I don’t know… they seem pretty real to me. Obviously they get caricatured. But one thing that I think hasn’t been dramatized so well is the whole first-year, associate experience. I mean, [the associates] are getting paid, but they’re coming out of law school at 24 or 25 and they’re getting paid like a hundred-seventy thousand dollars a year (if you’re talking New York salaries) to basically do document review. You know—stuff you didn’t really need to go to law school to do. So a lot of it is just kind of hanging in there, and I don’t know if many TV shows dramatize that.
Would you want your own kids to be lawyers? Would you let them go down that path after having been though the experience of making this film?
I look at this and, you know—it took a lot more energy to make this film about taking the bar [than it does to pass the bar], and it takes a lot of energy to pass the bar. I thought at some point it might have been easier to just study for the darn bar and to make what these guys are making. I think it’s more about values. If you take your values into a situation and can keep them at the end of the day, then yeah, sure I’d let my kids be lawyers. When I have them.
But I have had heated debates, before this movie, with friends of mine who are Harvard Law graduates, about whether it’s ethically right to work on cases where you’re facilitating behavior that you don’t morally agree with. I took the position that the moral route is to bow out and say, “I don’t want to work on that case”. And their position is that that’s not how the legal profession works. You don’t get to pick and choose. But that was more in the context of corporate scandals.

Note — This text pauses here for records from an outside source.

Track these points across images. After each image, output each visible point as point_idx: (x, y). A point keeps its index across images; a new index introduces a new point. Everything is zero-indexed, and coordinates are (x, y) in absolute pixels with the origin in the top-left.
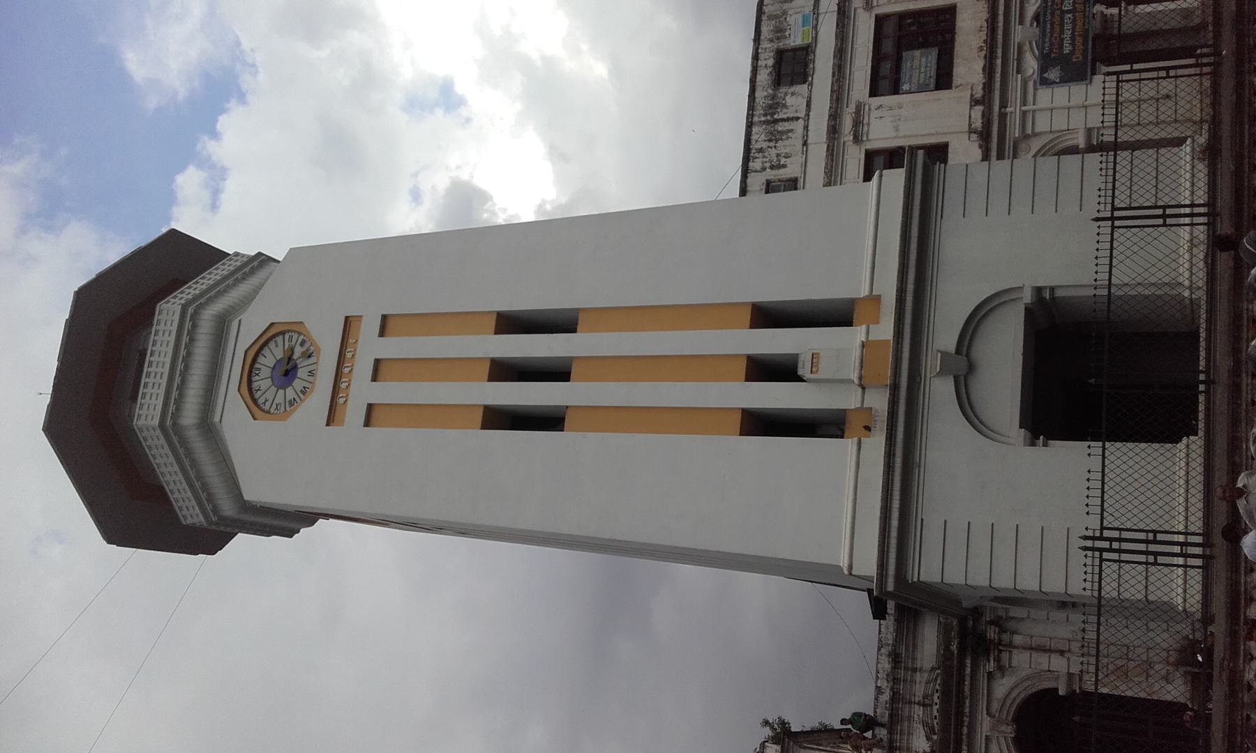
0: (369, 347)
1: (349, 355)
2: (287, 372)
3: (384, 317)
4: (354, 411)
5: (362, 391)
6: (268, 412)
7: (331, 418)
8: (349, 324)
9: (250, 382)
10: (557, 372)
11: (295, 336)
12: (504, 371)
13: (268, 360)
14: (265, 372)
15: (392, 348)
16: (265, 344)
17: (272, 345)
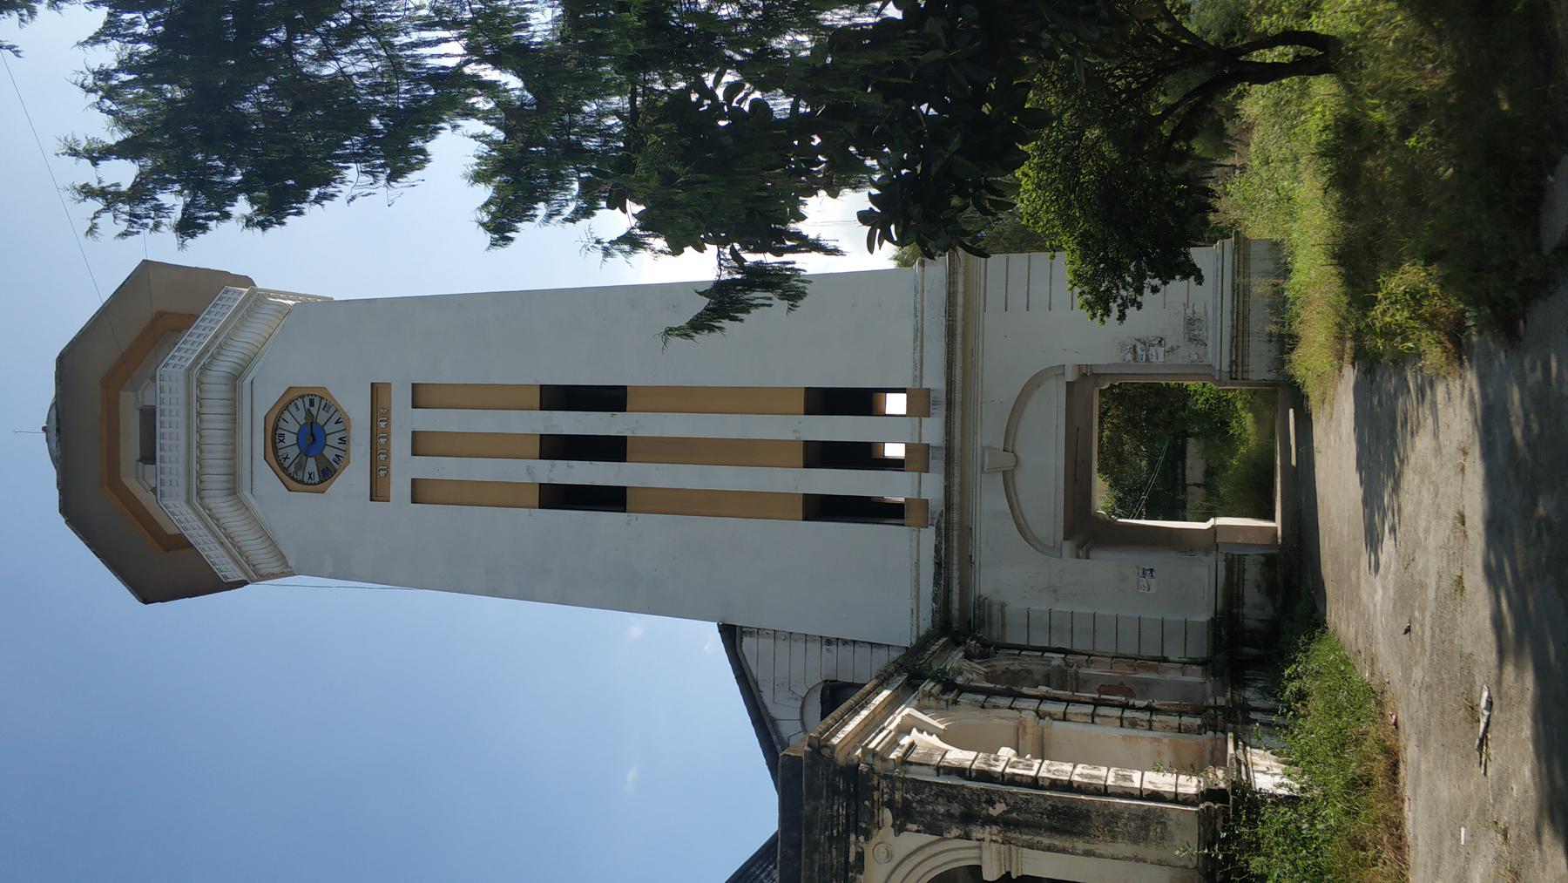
0: (405, 420)
1: (383, 424)
2: (312, 437)
3: (415, 387)
4: (399, 487)
5: (404, 468)
6: (301, 482)
7: (378, 492)
8: (378, 392)
9: (275, 450)
10: (612, 449)
11: (317, 401)
12: (558, 447)
13: (292, 424)
14: (290, 439)
15: (428, 420)
16: (286, 408)
17: (292, 408)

I actually went on a date with somebody who—this was like the worlds shortest blind date—I went on a date with a girl who was corporate lawyer, and she was working on one of those late 90s corporate scandals where she was actually defending the guy who had drained the company of all its money. Now, she was just working at a law firm and they just handed her the case. And I said, “how do you rationalize working on this case?” And she said, “that’s my job”. And I said, “exactly. How do you rationalize that that’s your job?” And so, yeah—that was a short blind date.
So there are some bands that have music in the film who are going to be appearing at SXSW?
There is a TON of music in the film. We really wanted people to think of this as a “movie”. Documentaries can go in a lot of different directions, and God bless the people who are making issue-oriented docs and trying to really change things, but we really wanted this to be a movie. To feel like a movie. And part of that is that it’s gotta have the type of music that you’d typically hear in an indie film. A lot of these bands we found on Myspace and GarageBand—and we do have Texas connection so some of them are Texas bands. So we wound up with a lot of great independent bands, and some of them are kind of poised to pop, so you’ll hear them first in A Lawyer Walks Into a Bar…
Is there any part of the festival experience that you’re most looking forward to?
I gotta tell you—just getting out of the editing room and back into the real world. We’ve been working solid on this for over a year, and I think we’ve got something that people are going to enjoy. So just getting back and connecting with real people. Watching people watch the movie, talking to moviegoers. Going around the country and seeing the local film communities is really rewarding, and not in a cliché kind of way. It’s really nice to just see people respond to something you’ve been working on for a year.